#### Materials provided ####

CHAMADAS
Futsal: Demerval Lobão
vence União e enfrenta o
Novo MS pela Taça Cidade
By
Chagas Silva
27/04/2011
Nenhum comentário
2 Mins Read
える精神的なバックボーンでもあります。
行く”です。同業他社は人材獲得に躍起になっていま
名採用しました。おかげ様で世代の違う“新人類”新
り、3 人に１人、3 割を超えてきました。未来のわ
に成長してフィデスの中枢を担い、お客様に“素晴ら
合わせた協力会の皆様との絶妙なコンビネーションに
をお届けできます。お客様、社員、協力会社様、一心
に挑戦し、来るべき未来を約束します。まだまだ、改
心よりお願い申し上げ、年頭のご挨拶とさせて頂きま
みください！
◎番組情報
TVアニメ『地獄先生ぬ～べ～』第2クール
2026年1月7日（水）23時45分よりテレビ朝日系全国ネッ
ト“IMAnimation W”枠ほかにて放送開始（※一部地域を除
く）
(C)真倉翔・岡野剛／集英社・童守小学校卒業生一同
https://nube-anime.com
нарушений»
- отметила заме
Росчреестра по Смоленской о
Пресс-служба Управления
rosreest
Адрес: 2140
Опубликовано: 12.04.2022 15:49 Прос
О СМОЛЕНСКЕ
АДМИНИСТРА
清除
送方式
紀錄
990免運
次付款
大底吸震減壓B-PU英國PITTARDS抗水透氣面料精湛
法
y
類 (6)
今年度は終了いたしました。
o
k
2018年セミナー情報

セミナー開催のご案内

####

_Directions for this task:_
Could every entry be given again exactly, with no line skipped?

_Expected answer:_
CHAMADAS
Futsal: Demerval Lobão
vence União e enfrenta o
Novo MS pela Taça Cidade
By
Chagas Silva
27/04/2011
Nenhum comentário
2 Mins Read
える精神的なバックボーンでもあります。
行く”です。同業他社は人材獲得に躍起になっていま
名採用しました。おかげ様で世代の違う“新人類”新
り、3 人に１人、3 割を超えてきました。未来のわ
に成長してフィデスの中枢を担い、お客様に“素晴ら
合わせた協力会の皆様との絶妙なコンビネーションに
をお届けできます。お客様、社員、協力会社様、一心
に挑戦し、来るべき未来を約束します。まだまだ、改
心よりお願い申し上げ、年頭のご挨拶とさせて頂きま
みください！
◎番組情報
TVアニメ『地獄先生ぬ～べ～』第2クール
2026年1月7日（水）23時45分よりテレビ朝日系全国ネッ
ト“IMAnimation W”枠ほかにて放送開始（※一部地域を除
く）
(C)真倉翔・岡野剛／集英社・童守小学校卒業生一同
https://nube-anime.com
нарушений»
- отметила заме
Росчреестра по Смоленской о
Пресс-служба Управления
rosreest
Адрес: 2140
Опубликовано: 12.04.2022 15:49 Прос
О СМОЛЕНСКЕ
АДМИНИСТРА
清除
送方式
紀錄
990免運
次付款
大底吸震減壓B-PU英國PITTARDS抗水透氣面料精湛
法
y
類 (6)
今年度は終了いたしました。
o
k
2018年セミナー情報

セミナー開催のご案内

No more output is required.